Authoritarian Politics and the Evolution of Financial Markets in China and Taiwan
Mary Comerford Cooper, Ohio State University
Although there is a fast-growing literature on the politics of financial markets, relatively little of this research explicitly focuses on regime type. My previous research provided evidence that China’s authoritarian political system had significant effects on the design of its stock market institutions introduced in 1990. This paper seeks to refine the argument by examining the effect of socialist versus non-socialist authoritarianism on the nature of political imperatives that shape stock market institutions. In both China and Taiwan, stock markets were established under authoritarian regimes with developmental emphases. This paper examines the effect of authoritarian politics on the creation of market institutions on each side of the Taiwan Strait and also evaluates the extent to which Taiwan’s democratization in the late 1980s is associated with changes in governance of the stock markets. Finally, the paper examines the politics of financial liberalization in these respective markets. Financial liberalization is best conceived not as a binary measure, but as a potential menu of policy choices. A country may open its financial markets to foreign capital without restrictions, may selectively allow domestic companies to issue shares overseas, or may allow foreign investors access (which could be limited in a variety of ways) to domestic markets.
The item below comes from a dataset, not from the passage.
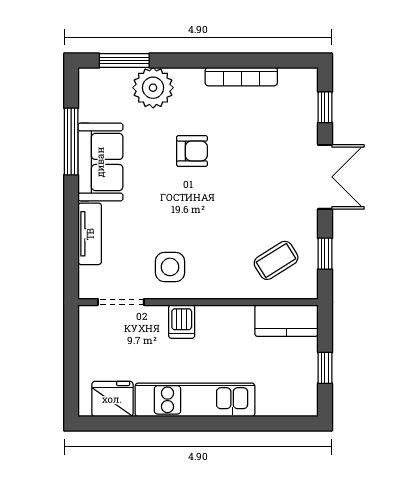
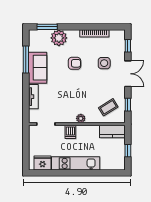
side table: (170, 267) -> (104, 63), moved
plant: (208, 288) -> (81, 118), added

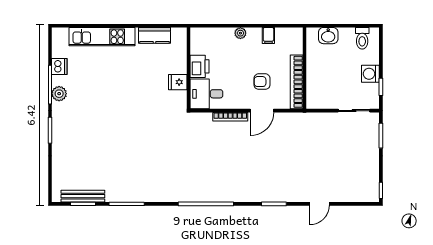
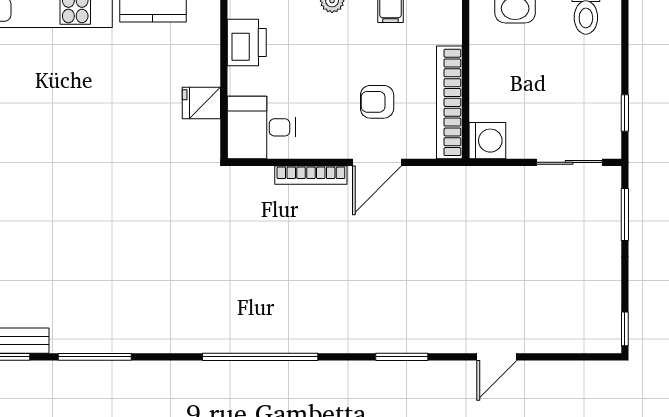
printer: (200, 66) -> (247, 42), moved
washing machine: (370, 74) -> (487, 141), moved, turned 180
Governance with Chinese Characteristics? The Political Economy of Financial Services Regulation in China
Joern-Carsten Gottwald, University College, Cork
The People’s Republic of China is a unique topic for modern comparative government studies; still defining herself as a socialist state based on a Leninist one-party system, the Chinese government has experimented widely with various forms of modern governance, thus pairing traditional party rule with elements of East Asian soft authoritarianism and state-of-the art regulation in some sectors like financial markets. Now, China does not only contradict the traditional notion that liberal markets need a democratic polity to blossom but seems to combine various modes and institutions of government and governance.
Combing economic theories of regulation with new approaches on the rise of the regulatory state and regulatory capitalism, this paper presents a thorough analysis of core features of the Chinese regulatory regime for financial services focusing on central issues of transparency, accountability, and the relationship between market participants, supervisors, and the political principals within the state and the party apparatus. Pinpointing major contradictions among the Chinese reality and western market-based definitions, the paper sketches a new pattern of governance with Chinese characteristics.